I got rather a shock yesterday when a new Rat in the lab (who has a reasonable amount of experience) asked me how to find homologous DNA sequences. I said "BLAST" (yes, I can speak in HTML. Shut up) and was a tad surprised to learn he'd not heard of it. A couple of weeks back I overheard one of the new Scatter Brains asking where he could find protein sequences—I was equally surprised then.
What do they teach kids these days?
Slightly more sophisticatedly, one of our graduate Rats wanted to know how to calculate identity and similarity scores for a pair of homologous proteins.

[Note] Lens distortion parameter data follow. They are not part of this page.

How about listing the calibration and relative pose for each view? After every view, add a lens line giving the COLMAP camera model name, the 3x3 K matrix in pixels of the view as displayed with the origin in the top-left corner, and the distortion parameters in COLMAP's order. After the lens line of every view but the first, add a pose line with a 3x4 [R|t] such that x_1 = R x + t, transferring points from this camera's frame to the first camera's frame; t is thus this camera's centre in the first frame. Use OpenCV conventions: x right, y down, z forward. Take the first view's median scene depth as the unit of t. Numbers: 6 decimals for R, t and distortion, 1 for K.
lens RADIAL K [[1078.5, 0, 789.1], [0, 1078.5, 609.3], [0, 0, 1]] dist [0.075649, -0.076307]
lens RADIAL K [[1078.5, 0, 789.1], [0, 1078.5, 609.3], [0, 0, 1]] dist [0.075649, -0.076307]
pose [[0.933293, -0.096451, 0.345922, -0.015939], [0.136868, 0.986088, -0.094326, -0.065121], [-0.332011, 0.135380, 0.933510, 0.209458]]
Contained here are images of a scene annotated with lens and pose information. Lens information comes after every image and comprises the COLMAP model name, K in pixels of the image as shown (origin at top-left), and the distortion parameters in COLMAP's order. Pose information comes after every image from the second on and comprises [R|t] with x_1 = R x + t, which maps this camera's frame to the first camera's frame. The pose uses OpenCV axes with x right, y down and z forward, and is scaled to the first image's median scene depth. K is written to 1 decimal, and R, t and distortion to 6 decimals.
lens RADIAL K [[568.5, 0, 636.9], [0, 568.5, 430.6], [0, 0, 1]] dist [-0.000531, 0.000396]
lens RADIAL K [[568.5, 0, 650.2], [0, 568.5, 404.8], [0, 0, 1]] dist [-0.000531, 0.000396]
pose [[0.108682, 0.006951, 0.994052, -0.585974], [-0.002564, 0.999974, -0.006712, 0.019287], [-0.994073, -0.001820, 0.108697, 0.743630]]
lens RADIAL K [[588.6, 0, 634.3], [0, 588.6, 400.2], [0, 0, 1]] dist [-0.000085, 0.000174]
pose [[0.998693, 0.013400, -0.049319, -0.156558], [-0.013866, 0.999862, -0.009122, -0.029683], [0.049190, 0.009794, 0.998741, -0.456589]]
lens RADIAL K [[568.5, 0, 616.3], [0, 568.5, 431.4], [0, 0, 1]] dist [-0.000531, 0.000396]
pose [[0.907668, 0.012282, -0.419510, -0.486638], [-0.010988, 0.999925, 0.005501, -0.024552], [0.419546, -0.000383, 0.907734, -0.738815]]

It turned out to be easier to get her to email me the sequences and run Needle and Water from my (command-line) installation of EMBOSS than to search for an online tool.
Then I lent her my book, which explains the score calculations in nauseating detail.

"She was never seen again".




Comments
I wish I had a book like that.
Posted by: Bob O'H | October 29, 2008 05:43 AM
Buy it, then :)
Posted by: bk | October 29, 2008 10:18 AM
I got a book like that...I make grad students read it...B-)
And I am amazed too by the utter lack of insight many new grad students have when it comes to finding out things like how to do sequence alignments, construct dendrograms (and why)...for that matter, I am apalled by the abysmal ignorance of all but a few when it comes to how Coomassie staining works, or even electrophoresis.
No first principles anymore, is what I tell myself.
And them.
And COMMAND LINE?? Why would anyone use a comand line in a windowing enviroment-rich environment??? B-)
Posted by: Ed Rybicki | October 30, 2008 11:59 PM
You young folk, you have no idea, do you?
Posted by: bk | October 31, 2008 05:24 PM
I have Eddie Van Halen's copy of that.